南极冰鱼血红细胞丢失的表观遗传调控与低氧适应机制研究

The molecular mechanism of hypoxia adaptation is a fundamental biological question, which has attracted wide attention from the world. Understanding of the hypoxia adaptation mechanism is significant in improving of agriculture and aquaculture. Antarctic icefish completely lost the hemoglobin during the evolutionary process in chronically freezing ambient. The oxygen binding ability of icefish is only 10% of the normal teleost. The hemoglobinless icefish with only very few unfunctional “red blood cells” provide us a perfect natural system to investigate hypoxia adaptation. By using comparative genomics and transcriptomics analysis, our previous studies revealed that the altered hematopoietic genetic programs in the Antarctic icefish head kidney (the main hematopoiesis tissue) in comparison with the red-blooded notothenioid fishes were identified. Genes involved in erythropoiesis were severely down-regulated, whereas those in lymphocytes and platelet development were significantly up-regulated in the icefish. It was reported that epigenetical regulation play important role in post-transcription. Our study will use up-to-date epigenetic techniques, such as genome-wide DNA methylation sequencing (MeDIP-seq) and Chromatin Immunoprecipitation sequencing (ChIP-seq) to detect variations of DNA-methylation and histone modifications in the Antarctic icefish genome. The functions of these epigenetical variations on erythropoiesis and hypoixa regulation will be studied by bioinformatic analysis and tested in cell lines and zebrafish. Our study will enlarge the datatbase of fish epigenetics, and provide important resourses for genetic and epigenetic intervention for hypoixa adaptation in fishes.

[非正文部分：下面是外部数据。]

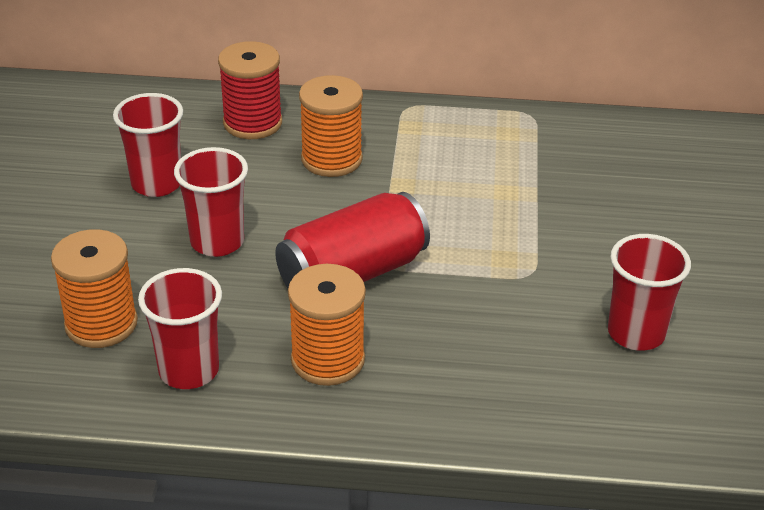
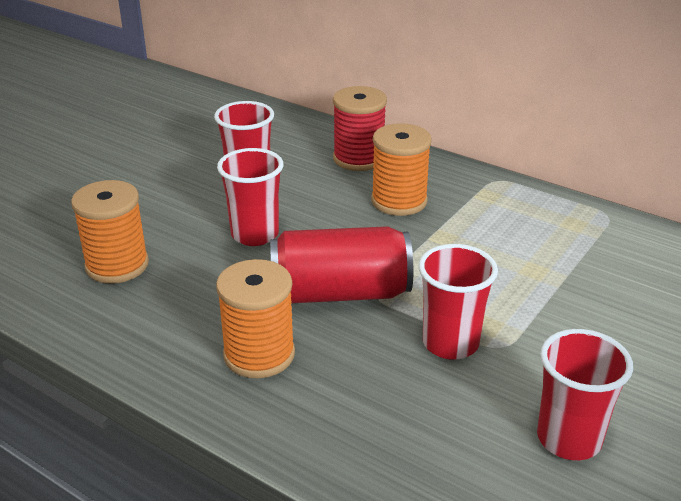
camera: 30 degrees right, 5 degrees down
red cup [138,268,222,389] -> red cup moved to [418,244,498,360]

生物对低氧适应的分子机制是受到普遍关注的生物学基础问题，对促进农业和水产养殖的发展具有重要意义。南极冰鱼缺乏血红蛋白，仅具有极少量无功能“类红血球”，其运氧能力仅为具有血红蛋白硬骨鱼类的10%。南极冰鱼为研究鱼类低氧适应机制提供了极佳的实验体系。前期工作利用比较基因组学、跨物种转录组比较，首次揭示冰鱼血液发生主要组织头肾的基因表达程序出现大规模重建，红细胞发生过程被大大抑制，其他血细胞和血小板的发生被显著上调。在此基础上，本研究将采用全基因组DNA甲基化测序和染色体免疫沉淀结合测序技术，鉴定冰鱼基因组DNA甲基化和组蛋白修饰的特征性改变，分析这些改变对于冰鱼血红细胞丢失和低氧适应的影响，挖掘受表观遗传调控的血红细胞发生、低氧适应相关基因与信号通路，并在细胞系和斑马鱼体内进行功能验证，从而揭示鱼类如何在表观遗传学层次进行低氧适应。本研究将为鱼类低氧适应的遗传与表观遗传干预提供重要的理论依据。

南极冰鱼缺乏血红蛋白，仅具有极少量无功能“类红血球”，其运氧能力仅为具有血红蛋白硬骨鱼类的10%。南极冰鱼为研究鱼类低氧适应机制提供了极佳的实验体系。本课题主要以南极海域特有的血红蛋白缺失、血红细胞缺乏的独角雪冰鱼(Chionodraco hamatus)和两种含有血红蛋白但处于相同生境下近缘物种革首南极鱼(Notothenia coriiceps)和伯氏肩孔南极鱼(Trematomus bernacchi)为研究对象，对独角雪冰鱼和伯氏肩孔南极鱼血液发生主要组织头肾组织进行了甲基化DNA免疫共沉淀测序 (MeDIP-Seq)，分析获得两种南极鱼基因组DNA甲基化特征的差异；通过全基因组甲基化测序(Whole Genome Bisulfite Sequencing, WGBS)的方法，比较了独角雪冰鱼和革首南极鱼两种南极鱼心脏和皮肤组织的单碱基分辨率的甲基化组差异；比较了独角雪冰鱼、革首南极鱼和伯氏肩孔南极鱼三种南极鱼血液发生主要组织头肾全蛋白质组的差异，并分析了三种南极鱼头肾的蛋白质乙酰化、组蛋白乙酰化差异。针对在南极冰鱼心血管系统特异表达的多个microRNAs，验证了它们在血红细胞生成、心脏发育过程中的功能。通过大规模的转录组比较，揭示了低氧耐受的罗非鱼和低氧不耐受的斑马鱼在面临低氧胁迫时的分子应答机制的差异。筛选出一批与低氧适应相关的功能基因，为养殖鱼类的低氧育种指出了新的方向。